Last Friday, after Senate Republicans temporarily gained control of the state Senate to pass an alternative budget, they also managed to pass a pension reform bill that would finally set the state on a path toward more sustainable retirement plans for state employees.
There are things to like and dislike from a taxpayer’s perspective. With bipartisan sponsorship, SB 6378 would do three things:
1) Eliminate the early retirement subsidy for state employees that allows early retirement with no penalty or reduced penalty;
2) Close the old defined-benefit Plans 2 to new employees and instead automatically enroll them in a hybrid pension plan with elements of both defined-benefit and defined-contribution plans;
3) Skip the unfunded liability payment for Plans 1 and use the money to balance the general fund. Fiscal impact: $146.9 million general fund, $394 million total employer short-term “savings” for FY 2013; $472 million cost of repayment with interest over 25 years.
Currently a state employee with 30 years of work can retire early at age 62 without a benefit reduction, and may retire earlier with minimal penalties. This early retirement option was an extra benefit granted to employees in 2007 when the legislature attempted to repeal gainsharing (giving employees a share of “extraordinary returns” above 10%). It was essentially a trade-off in hopes that state employee unions wouldn’t get too upset about the gainsharing repeal, which didn’t work. The unions sued to restore gainsharing, but also sought to keep the additional early retirement benefit when a Superior Court Judge overturned the gainsharing repeal. The gainsharing lawsuit is still ongoing, and how this bill would affect that remains unclear.

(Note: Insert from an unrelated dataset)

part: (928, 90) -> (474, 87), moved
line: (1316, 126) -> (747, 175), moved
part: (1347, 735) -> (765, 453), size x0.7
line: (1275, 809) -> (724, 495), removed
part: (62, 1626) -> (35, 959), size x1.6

The second major piece of the bill would close the defined-benefit pension plan that has been offered since 1977 to new hires. The defined-benefit plan offers a guaranteed benefit upon retirement, and is therefore the most expensive for taxpayers. If the existing employer and employee contributions and market returns are not sufficient to reach the guaranteed benefit, taxpayers must pick up the difference in the form of an unfunded liability payment. This is what has occurred with the state’s Plans 1, which were closed in 1977 after legislators figured out they would bankrupt the state if they continued to be offered to new hires. For the past decade, most new employees have been able to choose between either the state’s Plan 2 defined-benefit only plan or Plan 3—a hybrid which splits the retirement benefit between a defined-benefit portion and a defined contribution portion.
Defined contribution plans are retirement plans that are offered by most private sector employers, where employees have control and ownership over their own individual retirement account and are responsible for the higher or lower investment returns. Private employers began switching from defined-benefit to defined-contribution plans when they figured out that promising an employee a specific outcome 30 or 40 years down the road was impractical, expensive and altogether uncertain.
For more information on why defined-benefit plans are so gimmick-laden, see our September 2011 report on pensions in Washington.
The state actuary estimates the savings for closing the Plans 2 and removing the early retirement benefit to be more than $1 billion over 25 years, with about $624 million in savings going to the state General Fund and the rest to local governments. Savings continue to accumulate beyond 25 years, as the cost for closing the Plans 2 disappears entirely.
Because the phase out of the Plans 2 would occur at a time when the state is recognizing investment losses, the state actuary warns that the Plans 2 funded status would initially drop as a result of the phase-out. Unions and majority Democrats who don’t want the defined benefit plans closed can use this to try to derail the bill. As a result, politically what is likely to happen is the closing of the Plans 2 would be delayed until the cost is revenue neutral or entirely positive to the state—something that would probably not occur for a few years. Regardless of when the phase out would be implemented, however, once the initial closing costs are absorbed, the impact to taxpayers and the state budget is entirely positive.
The third portion of the bill would delay the Plan 1 unfunded liability payment for FY 2013. This is a payment necessary to backfill the too-generous promises made to state employees in this plan. Skipping this payment will “save” the state $147 million initially, which will be made immediately available to balance the state budget, but will cost the general fund an extra $174 million over 25 years to pay off.
The net affect of all three components of the bill—ending early retirement subsidies, closing the Plans 2 and skipping the Plan 1 payment for 2013—is $490 million in general fund savings and $176 million in local government savings over 25 years. As I noted earlier, however, beyond 25 years the savings from closing the Plans 2 only increases.
Overall, this is the first substantive pension reform bill that has gained any real traction in at least a decade. Most of the pension bills that have passed the legislature in the last ten years have been sweeteners for state employees that proved to be boons for their sponsors and boondoggles for taxpayers and the state budget.
Though we at the Freedom Foundation would be the last to condone the skipping of a required pension payment, if that is the price for closing unrealistic, expensive and gimmick-prone defined-benefit plans, we’ll call it the price of admission.